The recent consensus statement on the standardization of HbA1c measurement 36 recommends that laboratories should report an A1c-derived average glucose value along side the HbA1c. Clinicians and patients using this derived average glucose are however more likely to overlook the limitations of the HbA1c from which it was derived. We suggest that a combination of HbA1c and fructosamine should be used to provide an understanding of glycaemic control rather than either of the single measure. The results should be presented to yield an absolute difference so that the clinician is aware of a potential error in the assessment of long-term glycaemic control with any difference >1% being flagged for concern. As the absolute difference does not accurately predict the potential to make an error in the clinical assessment of attainment of glycaemic control, it will be necessary to report a disparity in the result using clinical error grid analysis as in this paper.

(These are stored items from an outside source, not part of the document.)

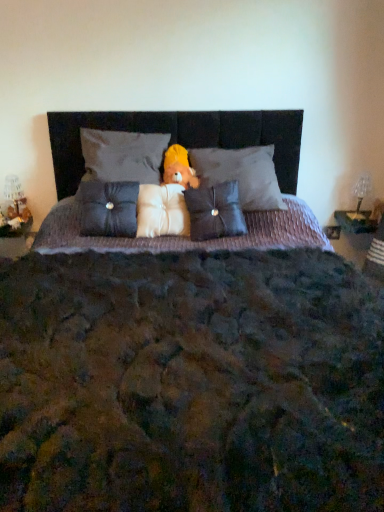
Question: Is the position of satin dark gray pillow at center, placed as the first pillow when sorted from left to right, less distant than that of white plush pillow at center, placed as the third pillow when sorted from right to left?

Choices:
 (A) no
 (B) yes

Answer: (B)

Question: Considering the relative sizes of satin dark gray pillow at center, placed as the first pillow when sorted from left to right, and white plush pillow at center, placed as the third pillow when sorted from left to right, in the image provided, is satin dark gray pillow at center, placed as the first pillow when sorted from left to right, wider than white plush pillow at center, placed as the third pillow when sorted from left to right,?

Choices:
 (A) no
 (B) yes

Answer: (A)

Question: Is satin dark gray pillow at center, placed as the first pillow when sorted from left to right, shorter than white plush pillow at center, placed as the third pillow when sorted from left to right?

Choices:
 (A) no
 (B) yes

Answer: (A)

Question: Would you say white plush pillow at center, placed as the third pillow when sorted from left to right, is part of satin dark gray pillow at center, marked as the 5th pillow in a right-to-left arrangement,'s contents?

Choices:
 (A) yes
 (B) no

Answer: (B)

Question: From the image's perspective, is satin dark gray pillow at center, marked as the 5th pillow in a right-to-left arrangement, below white plush pillow at center, placed as the third pillow when sorted from right to left?

Choices:
 (A) no
 (B) yes

Answer: (B)

Question: Would you say clear glass table lamp at right is inside or outside white plush pillow at center, placed as the third pillow when sorted from right to left?

Choices:
 (A) inside
 (B) outside

Answer: (B)

Question: In the image, is clear glass table lamp at right on the left side or the right side of white plush pillow at center, placed as the third pillow when sorted from right to left?

Choices:
 (A) right
 (B) left

Answer: (A)

Question: Based on their sizes in the image, would you say clear glass table lamp at right is bigger or smaller than white plush pillow at center, placed as the third pillow when sorted from left to right?

Choices:
 (A) small
 (B) big

Answer: (A)

Question: Is clear glass table lamp at right wider or thinner than white plush pillow at center, placed as the third pillow when sorted from left to right?

Choices:
 (A) thin
 (B) wide

Answer: (A)

Question: Is clear glass table lamp at right in front of or behind satin dark gray pillow at center, arranged as the 2th pillow when viewed from the right, in the image?

Choices:
 (A) behind
 (B) front

Answer: (A)

Question: Does point (355, 181) appear closer or farther from the camera than point (225, 223)?

Choices:
 (A) closer
 (B) farther

Answer: (B)

Question: Is clear glass table lamp at right wider or thinner than satin dark gray pillow at center, positioned as the fourth pillow in left-to-right order?

Choices:
 (A) thin
 (B) wide

Answer: (A)

Question: Considering the positions of clear glass table lamp at right and satin dark gray pillow at center, positioned as the fourth pillow in left-to-right order, in the image, is clear glass table lamp at right taller or shorter than satin dark gray pillow at center, positioned as the fourth pillow in left-to-right order,?

Choices:
 (A) short
 (B) tall

Answer: (A)

Question: Is white plush pillow at center, placed as the third pillow when sorted from left to right, in front of or behind clear glass table lamp at right in the image?

Choices:
 (A) front
 (B) behind

Answer: (A)

Question: From the image's perspective, is white plush pillow at center, placed as the third pillow when sorted from left to right, located above or below clear glass table lamp at right?

Choices:
 (A) below
 (B) above

Answer: (A)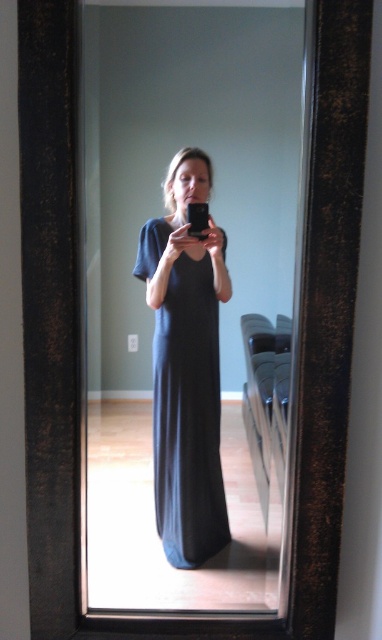
You are an interior designer planning to place a new sofa in this room. The sofa must be positioned so that it does not block the view of the black matte dress at center when standing at the mirror. Where should you place the sofa?

The sofa should be placed away from the line of sight between the mirror and the black matte dress at center to ensure the dress remains visible in the reflection.

You are standing in the room and want to check if you can reach the black matte dress at center without moving closer. Your outstretched hand can reach up to 1.1 meters. Can you touch it?

The black matte dress at center is 1.03 meters away from the viewer. Since your reach is 1.1 meters, you can touch it without moving closer.

You are standing in the room and want to place a small decorative item between the two points, point [215,582] and point [220,492]. Which point should you place it closer to in order to make it appear larger in the mirror?

You should place the decorative item closer to point [215,582] because it is closer to the viewer, so objects placed there will appear larger in the mirror compared to those closer to point [220,492].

A report would thus run: ‘HbA1c 8.3% (poor glycaemic control). Fructosamine 226 mmol/L equivalent to HbA1c 6.1% (excellent glycaemic control). HbA1c − FHbA1c difference 2.2%. These values are discordant and there is potential for an error in the assessment of glycaemic control’. This is a real example of an individual patient's data and in such a case the clinician may have been tempted to increase drug therapy, with a risk of generating hypoglycemia, if the HbA1c had been accepted without further thought.
The consensus statement on standardization of HbA1c 36 observes that expressing test results along with a clinically relevant interpretation of those results, as we suggest here, is not uncommon practice. Using two measures rather than one has additional cost. The cost of a HbA1c is approximately UK £4.00 and fructosamine UK £1.00; thus, the additional cost is small and is considerably less than the only other alternative – regular SMBG – which for two tests a day over a year costs approximately UK £217. In addition, if individual patients consistently have discordant or concordant results overtime, then only two or three paired readings would be required to identify the patients with persistent discordant results and only this group would need monitoring with paired readings in the long term.
In summary, HbA1c may not accurately reflect the prevailing glucose control. The magnitude of the difference may be large. We propose a method to highlight those cases where this may be sufficient to cause an error in the judgement of attainment of glycaemic control. We have sufficient cause for concern to recommend a change in diabetes practice, so that a co-assessment by serum fructosamine, in the way proposed, should become routine but with the proviso that there remains much still to learn about the wider meaning of the difference. A clinician receiving a HbA1c report should perhaps be aware of how far it deviates from an alternative estimate of HbA1c, as derived from the fructosamine, and using systematic error grid analysis, the degree to which that deviation may lead to a clinically relevant misjudgement of glycaemic control.